ASSIGNMENT: Report every line of the records beneath this task that holds the string "equal".

GIVEN RECORDS:
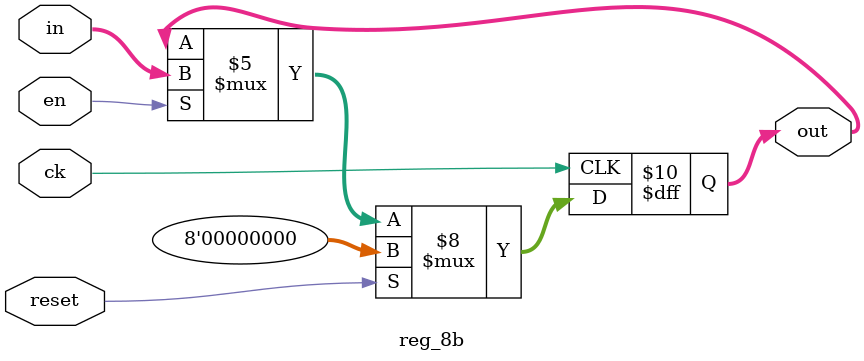
<source format=v>
`timescale 1ns / 1ps

module reg_8b(
      input en,
      input ck,
      input reset,
      input [7:0] in,
      output reg [7:0] out
    );
    
    always@(posedge ck)
    begin
    if(reset==1)
        begin
        out<=0;
        end
    else
        if(en==1)
            begin
            out<=in;
            end
        else
            begin
            out<=out;
            end

     end
    
    
    
 
endmodule

</source>
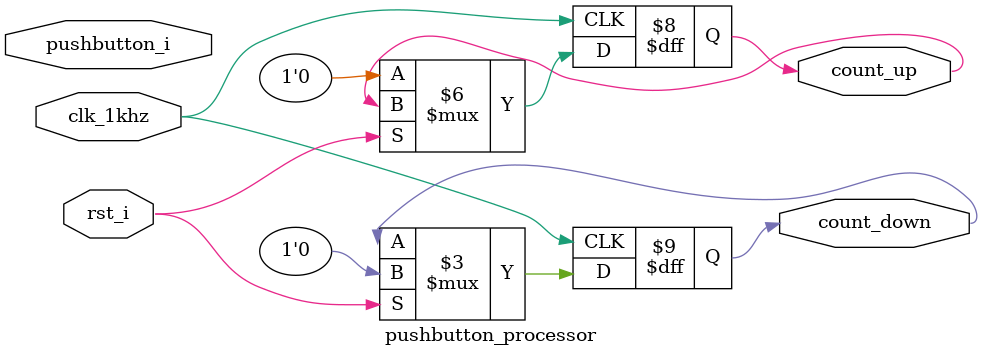
<source format=v>
`default_nettype none
`ifndef __PUSHBUTTON_PROCESSOR__
`define __PUSHBUTTON_PROCESSOR__

module pushbutton_processor (
    input wire clk_1khz,       // 1 kHz Clock
    input wire rst_i,          // Reset signal (active high)
    input wire pushbutton_i,   // Raw pushbutton signal
    output reg count_up,       // Short press -> high pulse
    output reg count_down      // Long press (>2s) -> high pulse
);

always @(posedge clk_1khz) begin // NUR FÜR TESTZWECKE UM RESTLICHEN CODE ZU ÜBERBRÜCKEN
    if (rst_i) begin
        count_down <= 1'b0;
    end else begin
        count_up <= 1'b0;
    end
end

/*
// Timing parameters for 1kHz clock
parameter DEBOUNCE_TIME = 20;     // 20ms debounce time (20 ticks at 1kHz)
parameter LONG_PRESS_TIME = 1500; // 1.5s long press detection (1500 ticks at 1kHz)
parameter PULSE_WIDTH = 10;        // 1ms output pulse width (1 tick at 1kHz)

// State machine definitions
reg [1:0] state;
localparam IDLE       = 2'b00;
localparam DEBOUNCING = 2'b01;
localparam PRESSED    = 2'b10;
localparam LONG_PRESS = 2'b11;

// Counters and control signals
reg [10:0] counter;          // 11-bit counter for timing (max 2048 ticks)
reg button_sync;             // Synchronized button signal
reg pulse_counter_en;        // Pulse counter enable
reg [3:0] pulse_counter;           // Pulse width counter

// Button synchronization for metastability protection
always @(posedge clk_1khz) begin
    if (rst_i) begin
        button_sync <= 1'b0;
    end else begin
        button_sync <= pushbutton_i;
    end
end

// Pulse counter for output signals - CORRECTED
always @(posedge clk_1khz) begin
    if (rst_i) begin
        pulse_counter_en <= 1'b0;
        pulse_counter <= 0;
        count_up <= 1'b0;
        count_down <= 1'b0;
    end else if (pulse_counter_en) begin
        if (pulse_counter < PULSE_WIDTH) begin
            pulse_counter <= pulse_counter + 1;
        end else begin
            // Pulse duration completed, disable outputs
            pulse_counter_en <= 1'b0;
            pulse_counter <= 0;
            count_up <= 1'b0;
            count_down <= 1'b0;
        end
    end
    // NO else here - outputs remain unchanged when no pulse is active!
end

// Main state machine - CORRECTED
always @(posedge clk_1khz) begin
    if (rst_i) begin
        state <= IDLE;
        counter <= 0;
        // count_up and count_down are reset in pulse counter
    end else begin
        case (state)
            IDLE: begin
                counter <= 0;
                count_up <= 1'b0;
                count_down <= 1'b0;
                if (button_sync) begin
                    // Button pressed, start debouncing
                    state <= DEBOUNCING;
                    counter <= 0;
                end
            end
            
            DEBOUNCING: begin
                count_up <= 1'b0;
                count_down <= 1'b0;
                if (button_sync) begin
                    if (counter >= DEBOUNCE_TIME) begin
                        // Debouncing complete, button is stable
                        state <= PRESSED;
                        counter <= 0;
                    end else begin
                        counter <= counter + 1;
                    end
                end else begin
                    // Button released during debouncing, return to idle
                    state <= IDLE;
                end
            end
            
            PRESSED: begin
                count_up <= 1'b0;
                count_down <= 1'b0;
                if (button_sync) begin
                    if (counter >= LONG_PRESS_TIME) begin
                        // Long press detected (>1.5s)
                        state <= LONG_PRESS;
                        // Generate count_down pulse
                        count_down <= 1'b1;
                        pulse_counter_en <= 1'b1;
                        pulse_counter <= 0;
                    end else begin
                        counter <= counter + 1;
                    end
                end else begin
                    // Short press detected, generate count_up pulse
                    state <= IDLE;
                    count_up <= 1'b1;
                    pulse_counter_en <= 1'b1;
                    pulse_counter <= 0;
                    counter <= 0;
                end
            end
            
            LONG_PRESS: begin
                count_up <= 1'b0;
                count_down <= 1'b0;
                // Wait for button release
                if (!button_sync) begin
                    state <= IDLE;
                    counter <= 0;
                end
            end
            
            default: begin
                state <= IDLE;
                counter <= 0;
                count_up <= 1'b0;
                count_down <= 1'b0;
            end
        endcase
    end
end
*/

endmodule
`endif

</source>
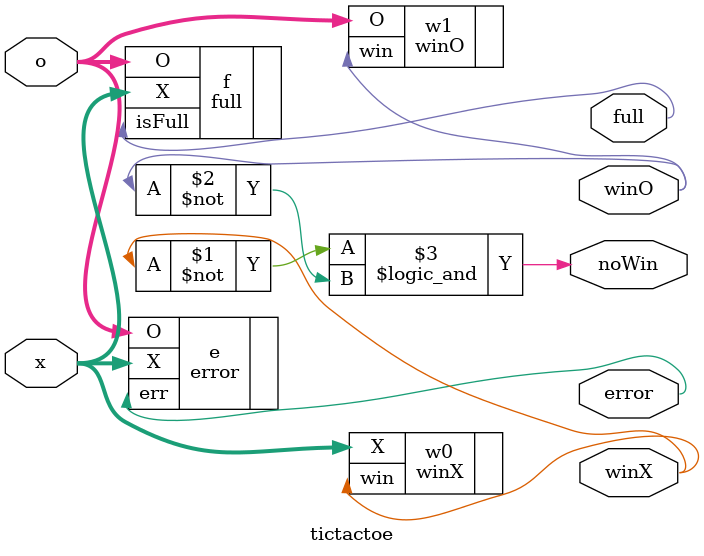
<source format=sv>
module tictactoe (
input logic [8:0] x,
input logic [8:0] o,
output logic error,
output logic full,
output logic winX,
output logic winO,
output logic noWin
);

error e (.X(x), .O(o), .err(error));
full f (.X(x), .O(o), .isFull(full));
winX w0 (.X(x), .win(winX));
winO w1 (.O(o), .win(winO));

assign noWin = ~winX && ~winO;

endmodule
</source>
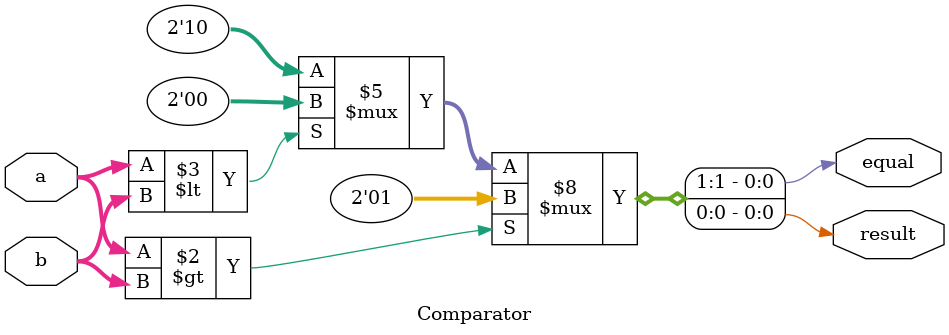
<source format=v>
`timescale 1ns / 1ps

module Comparator(
    input wire [7:0] a, // 比较数
    input wire [7:0] b, // 比较数
    output reg result, // 比较结果
    output reg equal // 比较结果
    );

// 行为描述
always @(a or b) begin
    if(a > b)
        {equal,result} <= 2'b01; // a 比 b 大
    else begin
        if(a < b)
            {equal,result} <= 2'b00; // a 比 b 小
        else
            {equal,result} <= 2'b10; // 相等
    end
end

// 数据流描述
// assign equal = (a == b) ? 1 : 0;
// assign result = (a > b) ? 1 : 0;
endmodule

</source>
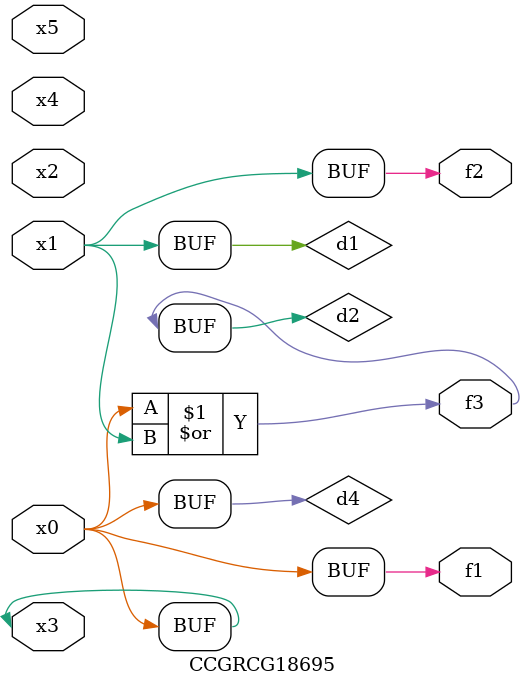
<source format=v>
module CCGRCG18695(
	input x0, x1, x2, x3, x4, x5,
	output f1, f2, f3
);

	wire d1, d2, d3, d4;

	and (d1, x1);
	or (d2, x0, x1);
	nand (d3, x0, x5);
	buf (d4, x0, x3);
	assign f1 = d4;
	assign f2 = d1;
	assign f3 = d2;
endmodule

</source>
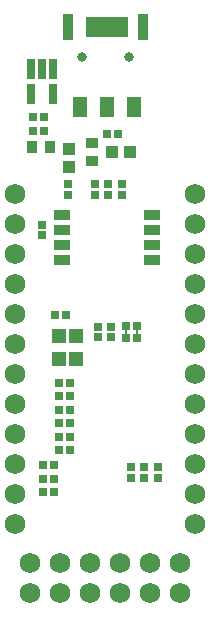
<source format=gbs>
G04 Layer_Color=16711935*
%FSLAX25Y25*%
%MOIN*%
G70*
G01*
G75*
%ADD26C,0.00600*%
%ADD61R,0.04343X0.03556*%
%ADD63R,0.02769X0.02769*%
%ADD64R,0.02769X0.02769*%
%ADD65C,0.03300*%
%ADD66R,0.03800X0.08800*%
%ADD67C,0.06800*%
%ADD69R,0.05800X0.03800*%
%ADD70R,0.02965X0.06509*%
%ADD71R,0.02965X0.06509*%
%ADD72R,0.04737X0.05131*%
%ADD73R,0.03556X0.04343*%
%ADD74R,0.14383X0.06902*%
%ADD75R,0.05131X0.06902*%
%ADD76R,0.05131X0.06902*%
%ADD77R,0.04300X0.04300*%
%ADD78R,0.04300X0.04300*%
D26*
X40642Y62000D02*
Y66000D01*
X37000Y62000D02*
Y66000D01*
D61*
X25500Y126953D02*
D03*
Y121047D02*
D03*
D63*
X40642Y62000D02*
D03*
X37000D02*
D03*
X40642Y66000D02*
D03*
X37000D02*
D03*
X12821Y10500D02*
D03*
X9179D02*
D03*
X14679Y38000D02*
D03*
X18321D02*
D03*
X14679Y33500D02*
D03*
X18321D02*
D03*
X9500Y131000D02*
D03*
X5858D02*
D03*
X9500Y135500D02*
D03*
X5858D02*
D03*
X34104Y130000D02*
D03*
X30463D02*
D03*
X13179Y69500D02*
D03*
X16821D02*
D03*
X9329Y15085D02*
D03*
X12971D02*
D03*
X9329Y19584D02*
D03*
X12971D02*
D03*
X18321Y47000D02*
D03*
X14679D02*
D03*
X18321Y42500D02*
D03*
X14679D02*
D03*
X18321Y29000D02*
D03*
X14679D02*
D03*
X18321Y24500D02*
D03*
X14679D02*
D03*
D64*
X31000Y113321D02*
D03*
Y109679D02*
D03*
X35500Y113321D02*
D03*
Y109679D02*
D03*
X26500Y113321D02*
D03*
Y109679D02*
D03*
X9000Y99821D02*
D03*
Y96179D02*
D03*
X38500Y15358D02*
D03*
Y19000D02*
D03*
X32000Y62179D02*
D03*
Y65821D02*
D03*
X17500Y113321D02*
D03*
Y109679D02*
D03*
X47500Y15358D02*
D03*
Y19000D02*
D03*
X43000Y15358D02*
D03*
Y19000D02*
D03*
X27500Y62179D02*
D03*
Y65821D02*
D03*
D65*
X22126Y155559D02*
D03*
X37874D02*
D03*
D66*
X17500Y165500D02*
D03*
X42500D02*
D03*
D67*
X4921Y-23031D02*
D03*
X14921D02*
D03*
X24921D02*
D03*
X34921D02*
D03*
X44921D02*
D03*
X54921D02*
D03*
X4921Y-13032D02*
D03*
X14921D02*
D03*
X24921D02*
D03*
X34921D02*
D03*
X44921D02*
D03*
X54921D02*
D03*
X59984Y109984D02*
D03*
Y99984D02*
D03*
Y89984D02*
D03*
Y79984D02*
D03*
Y69984D02*
D03*
Y59984D02*
D03*
Y49984D02*
D03*
Y39984D02*
D03*
Y29984D02*
D03*
Y19984D02*
D03*
Y9984D02*
D03*
Y-16D02*
D03*
X-16D02*
D03*
Y9984D02*
D03*
Y19984D02*
D03*
Y29984D02*
D03*
Y39984D02*
D03*
Y49984D02*
D03*
Y59984D02*
D03*
Y69984D02*
D03*
Y79984D02*
D03*
Y89984D02*
D03*
Y99984D02*
D03*
Y109984D02*
D03*
D69*
X15516Y88000D02*
D03*
Y93000D02*
D03*
Y98000D02*
D03*
Y103000D02*
D03*
X45500Y88000D02*
D03*
Y93000D02*
D03*
Y98000D02*
D03*
Y103000D02*
D03*
D70*
X5260Y143268D02*
D03*
X12740D02*
D03*
Y151732D02*
D03*
X9000D02*
D03*
D71*
X5260Y151732D02*
D03*
D72*
X20405Y55020D02*
D03*
X14500D02*
D03*
X20405Y62500D02*
D03*
X14500D02*
D03*
D73*
X5547Y125500D02*
D03*
X11453D02*
D03*
D74*
X30512Y165650D02*
D03*
D75*
X21457Y139075D02*
D03*
X30512D02*
D03*
D76*
X39567D02*
D03*
D77*
X38236Y124016D02*
D03*
X32236D02*
D03*
D78*
X17913Y125047D02*
D03*
Y119047D02*
D03*
M02*

</source>
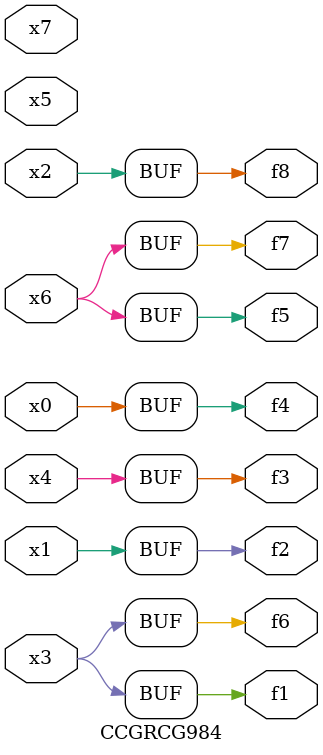
<source format=v>
module CCGRCG984(
	input x0, x1, x2, x3, x4, x5, x6, x7,
	output f1, f2, f3, f4, f5, f6, f7, f8
);
	assign f1 = x3;
	assign f2 = x1;
	assign f3 = x4;
	assign f4 = x0;
	assign f5 = x6;
	assign f6 = x3;
	assign f7 = x6;
	assign f8 = x2;
endmodule

</source>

RESPONSE TO THIS EXERCISE:
    output reg equal // 比较结果
        {equal,result} <= 2'b01; // a 比 b 大
            {equal,result} <= 2'b00; // a 比 b 小
            {equal,result} <= 2'b10; // 相等
// assign equal = (a == b) ? 1 : 0;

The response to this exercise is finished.